The rapid growth of print on demand and digital publishing is having the happy effect of reviving all kinds of detective novels that were, until recently, hard to find. One of the most significant entrants in the market is Bello, an arm of Pan Macmillan, and I’ve been impressed with their enthusiasm for neglected gems o the genre.
I first came across them when I was asked to write an introduction to an omnibus of three revived mysteries. It turned out to be a pleasurable task. A Game of Murder, by Francis Durbridge, was one of the novels – it happens to be a book I’ve covered in this blog, and I still remember watching the original TV series on which the novel was based. A very entertaining and twisty story.
Murder in Moscow, by Andrew Garve, illustrates that author’s deep knowledge of Russia and the Russian way of life. Garve (real name, Paul Winterton) was a journalist who visited the country in the early 30s and he wrote factual books about the place, as well as novels set there. The final book in the omnibus was Prescription for Murder, one of the long series of novels that the late David Williams wrote featuring Mark Treasure - a likeable banker, in the days when bankers were allowed to be likeable.

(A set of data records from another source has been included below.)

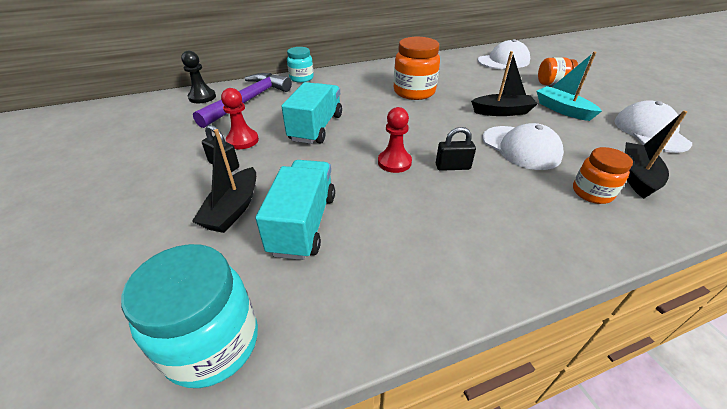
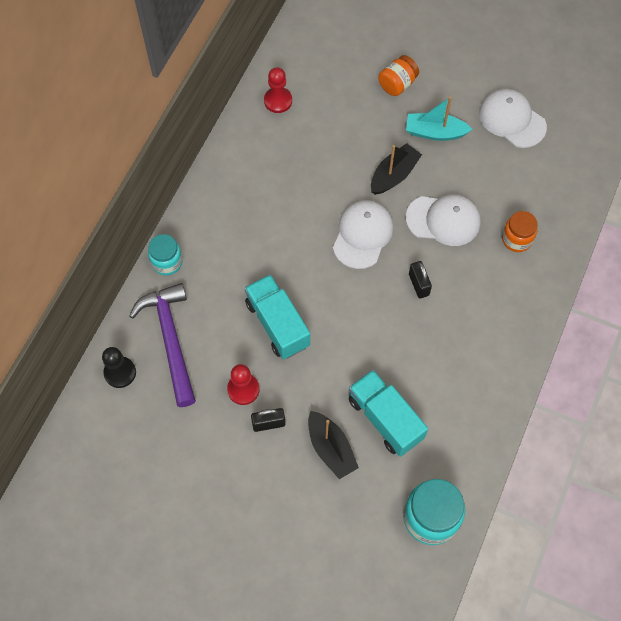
camera: 45 degrees left, 25 degrees up
(394, 162) = (378, 314): red pawn -> red pawn (278, 101)
(414, 92) = (297, 200): orange jar -> none
(452, 167) = (418, 284): black padlock -> black padlock turned 60 degrees counterclockwise
(503, 61) = (321, 64): white cap -> white cap (362, 235)
(637, 176) = (531, 196): black boat -> none

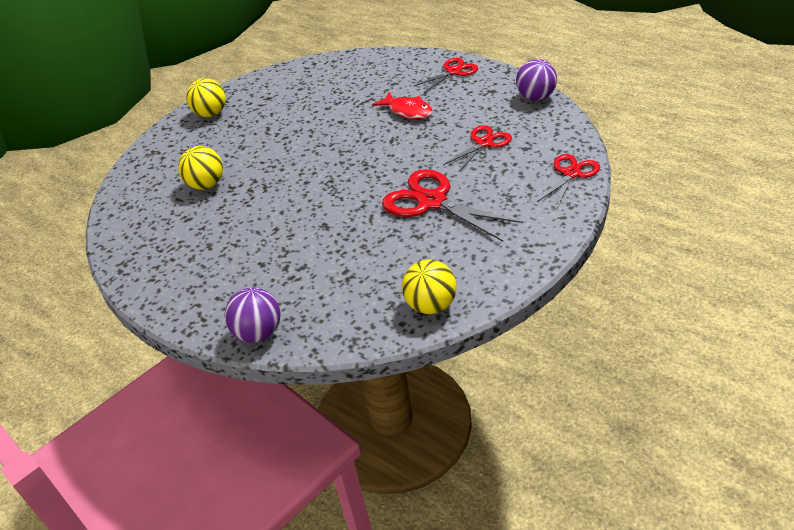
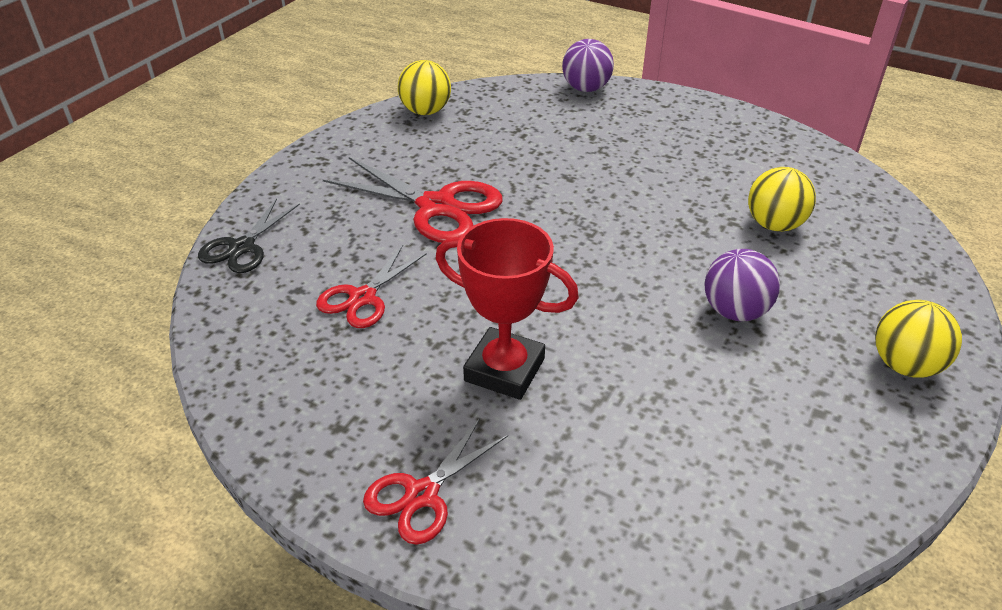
camera: 165 degrees right, 0 degrees up
(408, 111) = (504, 370): red fish -> red trophy
(536, 97) = (253, 405): purple ball -> purple ball (734, 311)
(571, 173) = (242, 247): red scissors -> black scissors

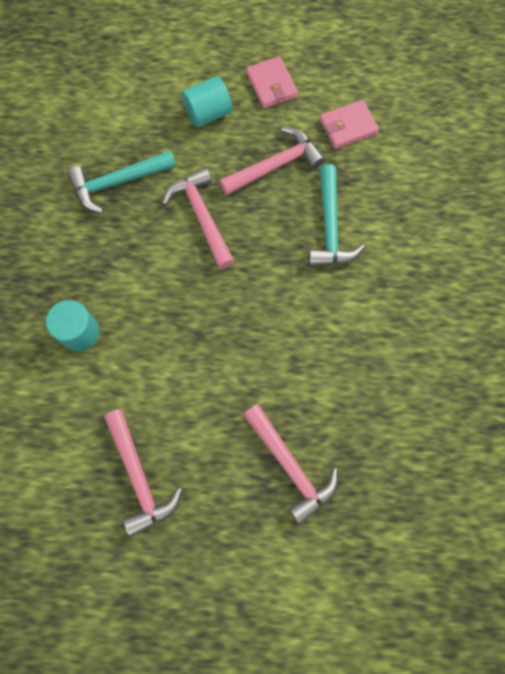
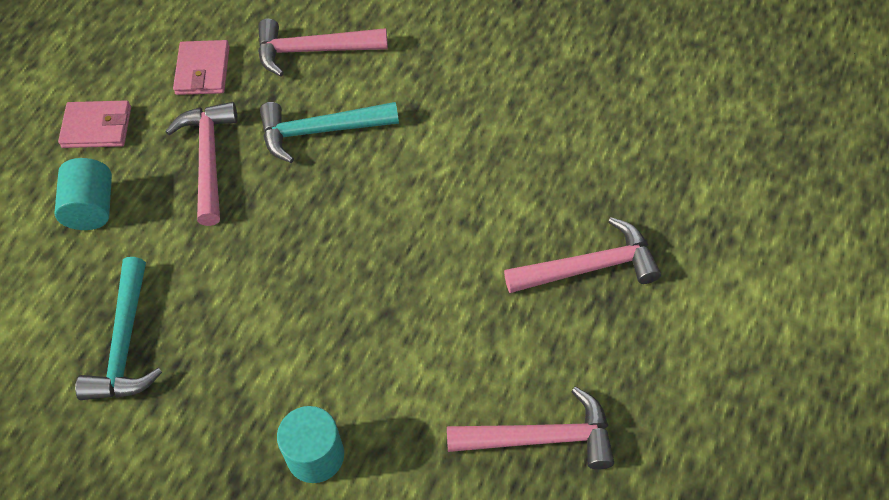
camera: 65 degrees left, 15 degrees down
(201, 216) = (230, 260): pink hammer -> pink hammer (313, 51)
(330, 227) = (320, 131): turquoise hammer -> turquoise hammer turned 150 degrees clockwise

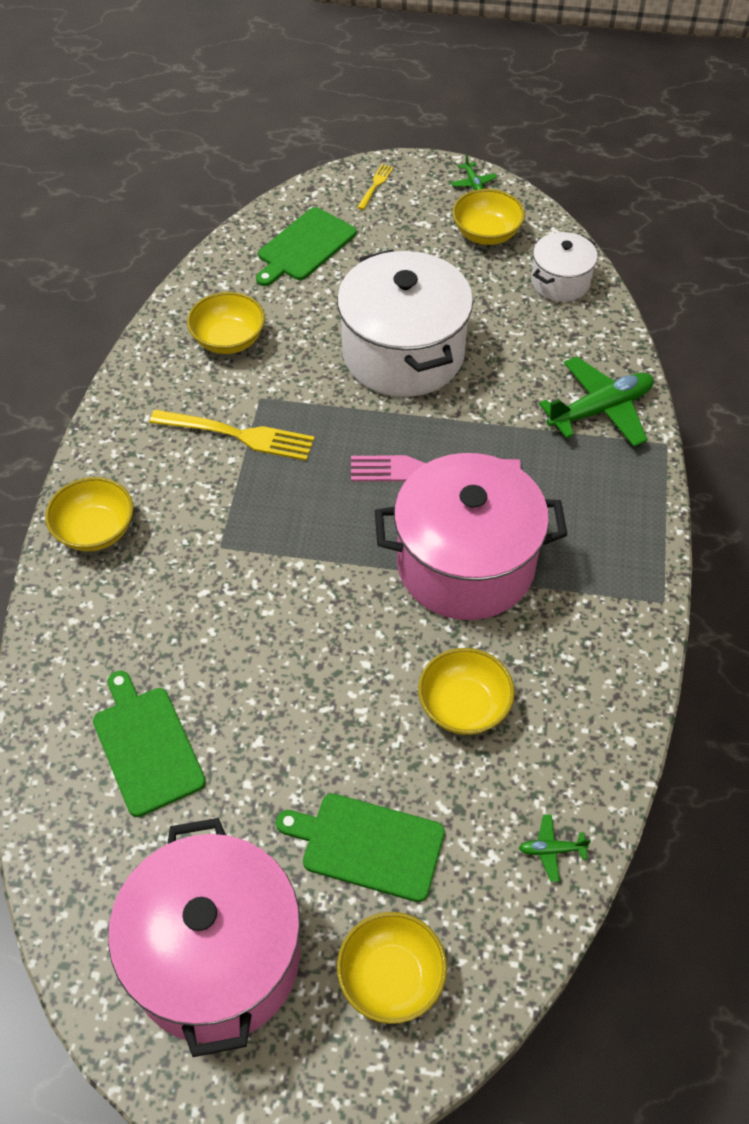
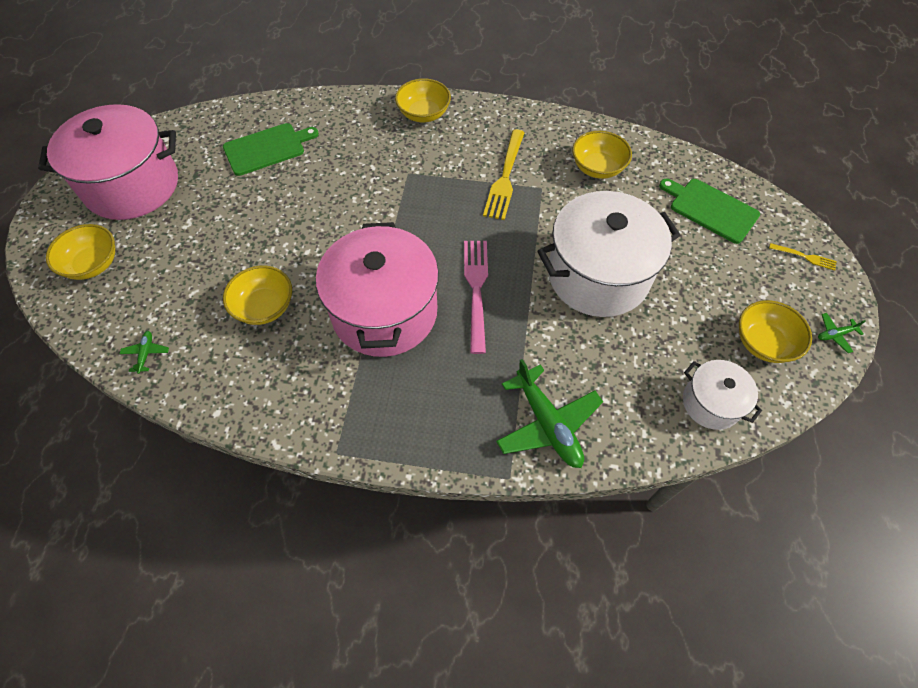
camera: 90 degrees right, 5 degrees up
(367, 845) = (177, 253): green cutting board -> none

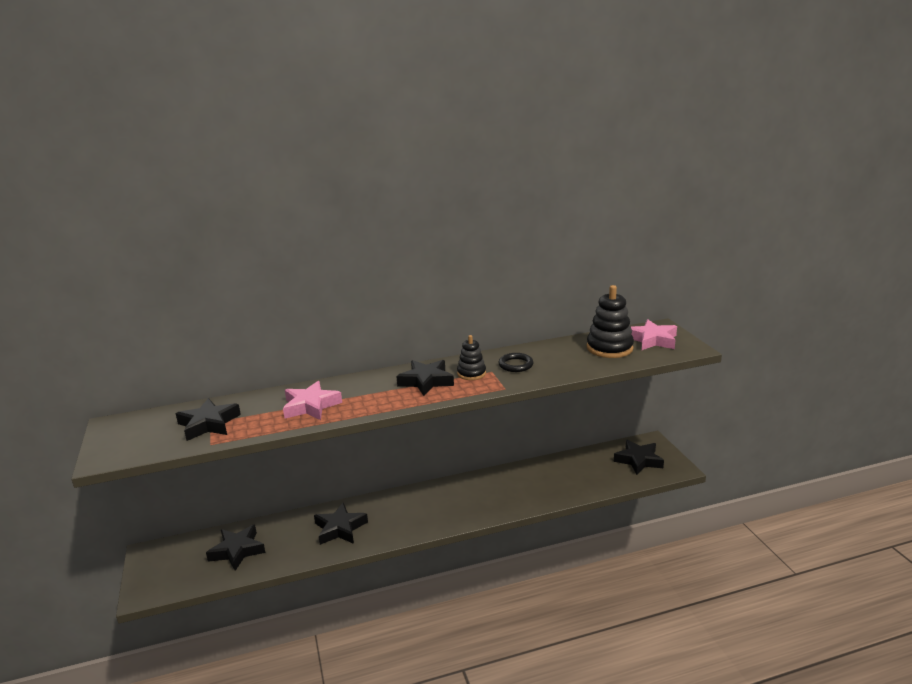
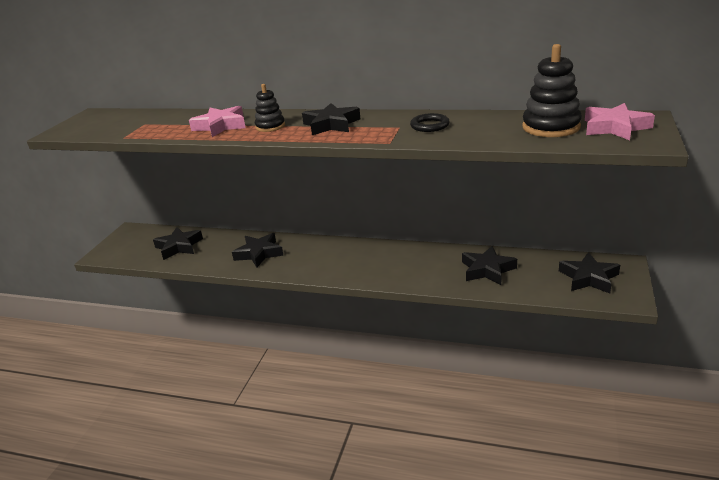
camera: 35 degrees right, 5 degrees up
(208, 424) = (141, 125): black star -> black star (487, 270)
(471, 373) = (378, 125): black stacking toy -> black stacking toy (270, 126)

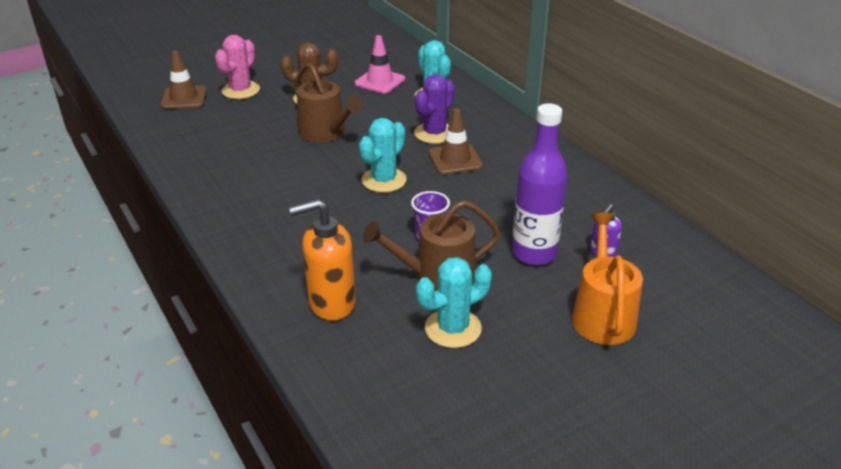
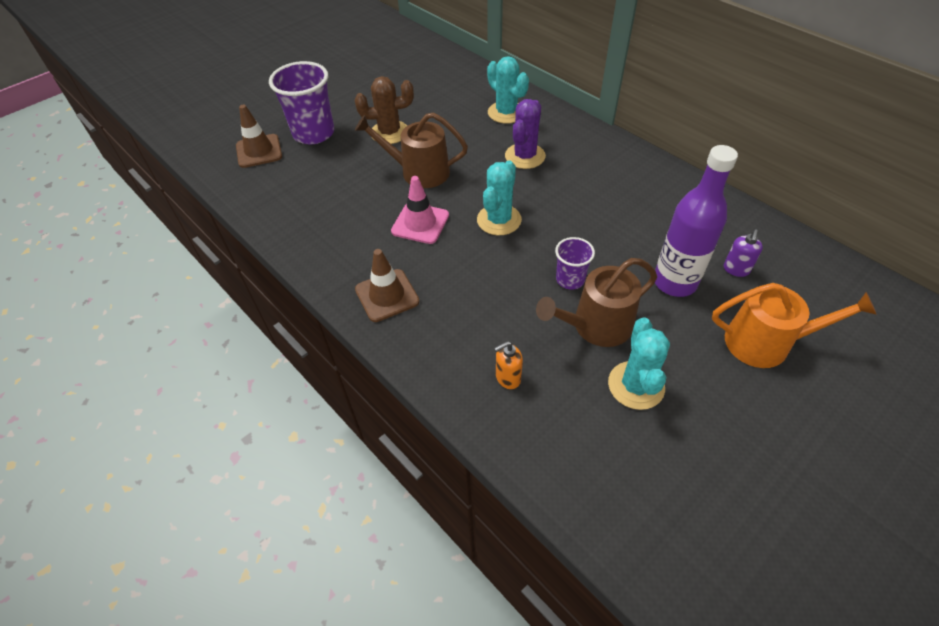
camera: 10 degrees left, 15 degrees up
(241, 90) = (313, 133): pink cactus -> purple cup
(325, 133) = (419, 172): brown watering can -> brown watering can turned 150 degrees clockwise
(331, 303) = (507, 378): orange soap dispenser -> orange soap dispenser, size x0.51
(380, 81) = (447, 102): pink traffic cone -> pink traffic cone (420, 223)
(453, 328) = (636, 385): turquoise cactus -> turquoise cactus turned 45 degrees counterclockwise
(455, 160) = (557, 184): brown traffic cone -> brown traffic cone (387, 295)
(602, 315) = (765, 342): orange watering can -> orange watering can turned 105 degrees clockwise

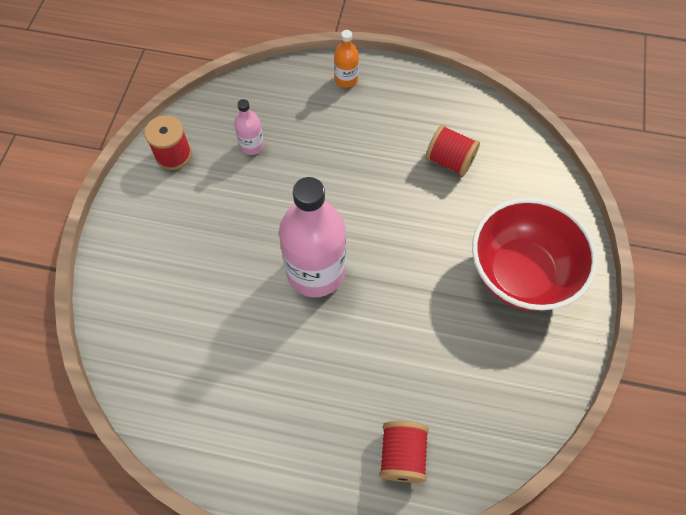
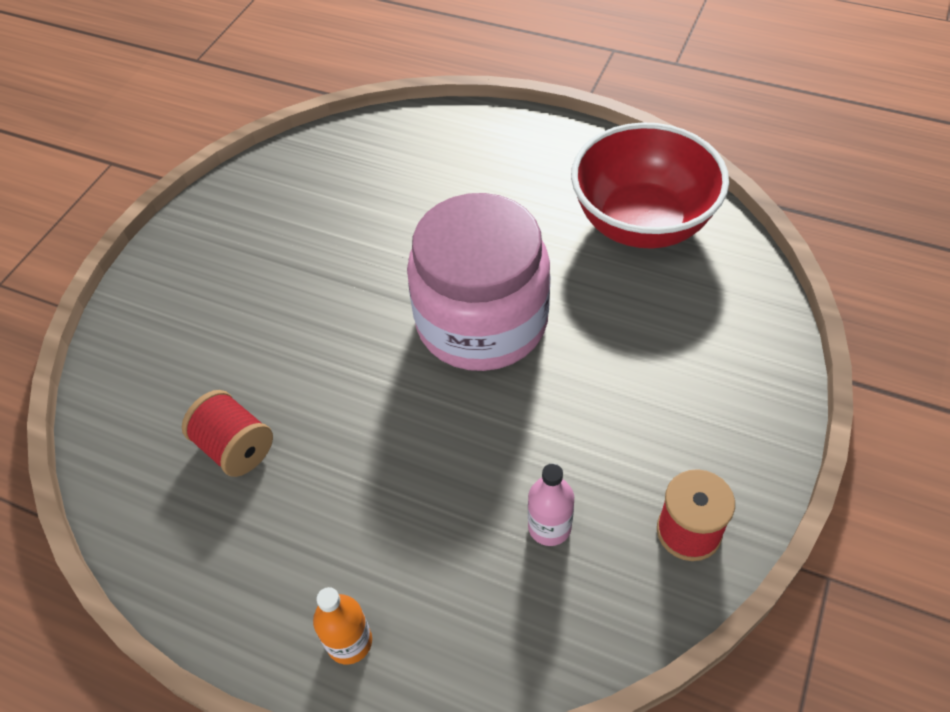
camera: 165 degrees left, 10 degrees down
(315, 271) = (481, 321): pink bottle -> pink jar
(402, 455) = (430, 146): red spool -> none
(520, 274) = (220, 284): red bowl -> red bowl (642, 223)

The omnibus is due to be launched at the Harrogate Festival this week, and I hope that, even though the focus of the Festival is naturally on contemporary crime, there will be a chance to interest readers in worthwhile writers of the past as well.
From talking to people at Bello, I’m convinced that the imprint (can a digital publisher be said to have an imprint? I guess so) will become increasingly prominent. Among the other crime novelists they are bringing back into the limelight is Josephine Bell, a writer as reliable as Garve. There are a lot of unknown, but worthwhile, books from the 20th century waiting to be rediscovered, and I’m confident that Bello will be among the leaders in making sure that happens.